[Version difference data]
- Opening Delimiter -
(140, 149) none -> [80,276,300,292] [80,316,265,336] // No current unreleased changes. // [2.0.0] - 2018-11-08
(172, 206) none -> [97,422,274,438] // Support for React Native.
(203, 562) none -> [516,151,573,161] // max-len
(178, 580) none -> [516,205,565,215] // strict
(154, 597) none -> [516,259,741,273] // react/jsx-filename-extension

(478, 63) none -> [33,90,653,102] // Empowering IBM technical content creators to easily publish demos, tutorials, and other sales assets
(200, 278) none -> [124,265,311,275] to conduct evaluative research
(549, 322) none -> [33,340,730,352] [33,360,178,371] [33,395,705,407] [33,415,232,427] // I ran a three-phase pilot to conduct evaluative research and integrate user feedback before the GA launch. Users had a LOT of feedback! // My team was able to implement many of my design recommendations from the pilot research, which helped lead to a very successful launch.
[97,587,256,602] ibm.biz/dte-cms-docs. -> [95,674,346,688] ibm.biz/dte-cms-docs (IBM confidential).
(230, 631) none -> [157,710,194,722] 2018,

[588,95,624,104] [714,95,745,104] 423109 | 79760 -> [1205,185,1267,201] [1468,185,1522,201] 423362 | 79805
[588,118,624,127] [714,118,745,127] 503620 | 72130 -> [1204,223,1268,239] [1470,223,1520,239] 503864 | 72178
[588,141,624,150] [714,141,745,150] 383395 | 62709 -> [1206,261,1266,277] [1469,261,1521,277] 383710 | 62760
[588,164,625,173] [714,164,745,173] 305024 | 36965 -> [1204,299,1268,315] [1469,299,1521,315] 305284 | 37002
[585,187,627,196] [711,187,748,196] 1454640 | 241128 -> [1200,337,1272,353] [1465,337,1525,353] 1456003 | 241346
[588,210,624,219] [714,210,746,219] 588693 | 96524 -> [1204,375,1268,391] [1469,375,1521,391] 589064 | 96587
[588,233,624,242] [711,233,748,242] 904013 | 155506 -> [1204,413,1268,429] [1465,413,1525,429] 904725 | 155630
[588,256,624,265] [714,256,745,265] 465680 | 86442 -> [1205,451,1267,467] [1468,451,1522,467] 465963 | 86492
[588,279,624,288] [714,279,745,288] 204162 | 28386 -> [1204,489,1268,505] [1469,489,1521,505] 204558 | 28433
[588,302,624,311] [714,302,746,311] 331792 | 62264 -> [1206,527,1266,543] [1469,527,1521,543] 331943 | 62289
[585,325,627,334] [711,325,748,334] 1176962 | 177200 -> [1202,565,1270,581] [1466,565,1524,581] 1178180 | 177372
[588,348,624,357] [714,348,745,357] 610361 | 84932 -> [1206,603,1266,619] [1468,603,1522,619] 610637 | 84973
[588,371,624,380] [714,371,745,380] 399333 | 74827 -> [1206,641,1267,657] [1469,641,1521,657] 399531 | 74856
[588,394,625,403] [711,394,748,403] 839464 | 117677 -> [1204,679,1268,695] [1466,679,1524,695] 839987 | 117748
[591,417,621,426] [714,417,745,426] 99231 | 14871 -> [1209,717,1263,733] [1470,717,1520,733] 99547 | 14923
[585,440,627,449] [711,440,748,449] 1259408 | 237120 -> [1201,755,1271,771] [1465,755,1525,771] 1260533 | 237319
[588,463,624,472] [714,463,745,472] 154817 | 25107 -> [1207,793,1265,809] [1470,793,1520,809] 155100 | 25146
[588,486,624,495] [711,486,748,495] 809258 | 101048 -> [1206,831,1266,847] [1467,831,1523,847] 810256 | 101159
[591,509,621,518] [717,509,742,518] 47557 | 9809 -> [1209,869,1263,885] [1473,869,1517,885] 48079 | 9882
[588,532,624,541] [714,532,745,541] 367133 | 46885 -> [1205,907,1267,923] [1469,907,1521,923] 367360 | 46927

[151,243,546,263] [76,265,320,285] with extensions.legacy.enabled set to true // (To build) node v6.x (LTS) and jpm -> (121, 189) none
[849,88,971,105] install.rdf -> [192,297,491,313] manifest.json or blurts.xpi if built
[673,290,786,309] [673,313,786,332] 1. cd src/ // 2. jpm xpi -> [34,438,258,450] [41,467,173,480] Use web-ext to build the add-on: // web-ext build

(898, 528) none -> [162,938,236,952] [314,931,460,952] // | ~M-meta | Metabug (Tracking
- Closing Delimiter -
> Job item:
What is wanted is the full set of entries above, reproduced exactly.

> Final answer:
(140, 149) none -> [80,276,300,292] [80,316,265,336] // No current unreleased changes. // [2.0.0] - 2018-11-08
(172, 206) none -> [97,422,274,438] // Support for React Native.
(203, 562) none -> [516,151,573,161] // max-len
(178, 580) none -> [516,205,565,215] // strict
(154, 597) none -> [516,259,741,273] // react/jsx-filename-extension

(478, 63) none -> [33,90,653,102] // Empowering IBM technical content creators to easily publish demos, tutorials, and other sales assets
(200, 278) none -> [124,265,311,275] to conduct evaluative research
(549, 322) none -> [33,340,730,352] [33,360,178,371] [33,395,705,407] [33,415,232,427] // I ran a three-phase pilot to conduct evaluative research and integrate user feedback before the GA launch. Users had a LOT of feedback! // My team was able to implement many of my design recommendations from the pilot research, which helped lead to a very successful launch.
[97,587,256,602] ibm.biz/dte-cms-docs. -> [95,674,346,688] ibm.biz/dte-cms-docs (IBM confidential).
(230, 631) none -> [157,710,194,722] 2018,

[588,95,624,104] [714,95,745,104] 423109 | 79760 -> [1205,185,1267,201] [1468,185,1522,201] 423362 | 79805
[588,118,624,127] [714,118,745,127] 503620 | 72130 -> [1204,223,1268,239] [1470,223,1520,239] 503864 | 72178
[588,141,624,150] [714,141,745,150] 383395 | 62709 -> [1206,261,1266,277] [1469,261,1521,277] 383710 | 62760
[588,164,625,173] [714,164,745,173] 305024 | 36965 -> [1204,299,1268,315] [1469,299,1521,315] 305284 | 37002
[585,187,627,196] [711,187,748,196] 1454640 | 241128 -> [1200,337,1272,353] [1465,337,1525,353] 1456003 | 241346
[588,210,624,219] [714,210,746,219] 588693 | 96524 -> [1204,375,1268,391] [1469,375,1521,391] 589064 | 96587
[588,233,624,242] [711,233,748,242] 904013 | 155506 -> [1204,413,1268,429] [1465,413,1525,429] 904725 | 155630
[588,256,624,265] [714,256,745,265] 465680 | 86442 -> [1205,451,1267,467] [1468,451,1522,467] 465963 | 86492
[588,279,624,288] [714,279,745,288] 204162 | 28386 -> [1204,489,1268,505] [1469,489,1521,505] 204558 | 28433
[588,302,624,311] [714,302,746,311] 331792 | 62264 -> [1206,527,1266,543] [1469,527,1521,543] 331943 | 62289
[585,325,627,334] [711,325,748,334] 1176962 | 177200 -> [1202,565,1270,581] [1466,565,1524,581] 1178180 | 177372
[588,348,624,357] [714,348,745,357] 610361 | 84932 -> [1206,603,1266,619] [1468,603,1522,619] 610637 | 84973
[588,371,624,380] [714,371,745,380] 399333 | 74827 -> [1206,641,1267,657] [1469,641,1521,657] 399531 | 74856
[588,394,625,403] [711,394,748,403] 839464 | 117677 -> [1204,679,1268,695] [1466,679,1524,695] 839987 | 117748
[591,417,621,426] [714,417,745,426] 99231 | 14871 -> [1209,717,1263,733] [1470,717,1520,733] 99547 | 14923
[585,440,627,449] [711,440,748,449] 1259408 | 237120 -> [1201,755,1271,771] [1465,755,1525,771] 1260533 | 237319
[588,463,624,472] [714,463,745,472] 154817 | 25107 -> [1207,793,1265,809] [1470,793,1520,809] 155100 | 25146
[588,486,624,495] [711,486,748,495] 809258 | 101048 -> [1206,831,1266,847] [1467,831,1523,847] 810256 | 101159
[591,509,621,518] [717,509,742,518] 47557 | 9809 -> [1209,869,1263,885] [1473,869,1517,885] 48079 | 9882
[588,532,624,541] [714,532,745,541] 367133 | 46885 -> [1205,907,1267,923] [1469,907,1521,923] 367360 | 46927

[151,243,546,263] [76,265,320,285] with extensions.legacy.enabled set to true // (To build) node v6.x (LTS) and jpm -> (121, 189) none
[849,88,971,105] install.rdf -> [192,297,491,313] manifest.json or blurts.xpi if built
[673,290,786,309] [673,313,786,332] 1. cd src/ // 2. jpm xpi -> [34,438,258,450] [41,467,173,480] Use web-ext to build the add-on: // web-ext build

(898, 528) none -> [162,938,236,952] [314,931,460,952] // | ~M-meta | Metabug (Tracking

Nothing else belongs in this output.